As baby boomers and beyond, we’ve had our share. And while it would be nice to think now we get to enjoy life, the joke is somewhat on us, or so I’ve found. Life does not easier. In fact, with the challenges of aging, it might get a lot harder. And more painful. So where’s the hope?
I think it’s in the fact that we are wiser, we are survivors, and we understand what is important, and what is not.
And I would hope, we cherish what—and who—is most important to us. Because as someone very wise said, “We’re all just walking each other home.”
I like that. I like the idea that when we’re at our most desperate, spirits appear around us who can lead us forward. Maybe we can see them—a dear friend, a spouse, even a beloved pet. And maybe they are invisible…but I believe they are just as real as ever. They’ve loved us, and they’re still with us.
It’s so hard to get frightening news. And it’s also so hard to know someone you love just got that news. But now’s when you channel your fear into something helpful. Like listening, really listening when they need it most. Giving them the opportunity to be sad, be angry, be profane or anything else they choose.
A friend who was over 80 died a few weeks ago. She was truly an amazing person her whole life, overcoming the suicide of a brother and a daughter. She was intelligent and talented. A published author and accomplished musician. She embraced the challenges of learning technology that was barely a dream when she was born. She never stopped growing. And she didn’t let her pain stop her.

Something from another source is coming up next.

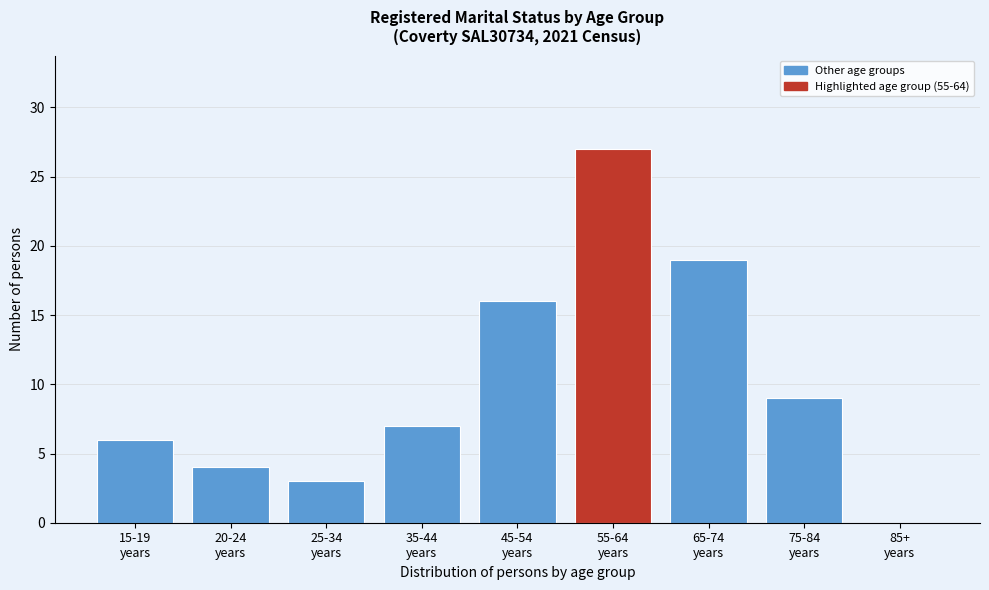

What is the sum of all values?

91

What I liked most about her was she was fully human. I think we forget how to do that sometimes…to just be. To know that who we are is enough. We can learn and refine and strengthen and enhance, but in the end, who we are is who we are. And it wasn’t a mistake (unless we use our skills to hurt others).
And maybe most importantly, we can use our humanity to be there for someone else in crisis…someone who shouldn’t have to be any braver, any calmer, or any nicer than they feel. Because we love them. And because they are us. And because they might be needing us to let things get messy. Listen to Fred Rogers (Mr. Rogers):
“Confronting our feelings and giving them appropriate expression always takes strength, not weakness…. It takes strength to face our sadness and to grieve and to let our grief and our anger flow in tears when they need to. It takes strength to talk about our feelings and to reach out for help and comfort when we need it.”

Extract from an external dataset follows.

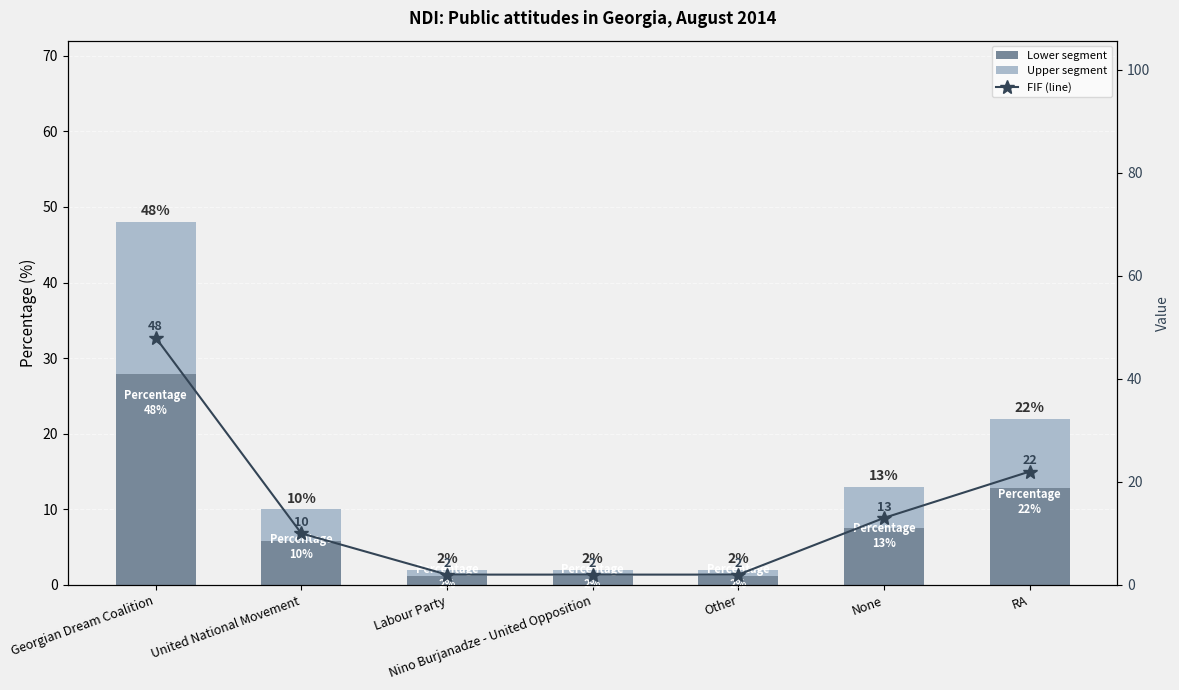

Rank the series by their average value, from lowest to highest.

Upper segment, Lower segment, FIF (line)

We’re all aging. We’re all going to die (it always amazes me how many people really think they won’t.) We all have limited time. So maybe now’s the time to turn back to the basics…the skills you first learned.
Hold hands when you cross the street.
Be nice to your neighbor.
Brush your teeth.
Take naps.
Be kind to animals.
Love from the heart. We’re all on a journey…a journey that I believe leads somewhere glorious…and it’s good to remember that how we help one another along the way really does matter.
“It always helps to have people we love beside us when we have to do difficult things in life.”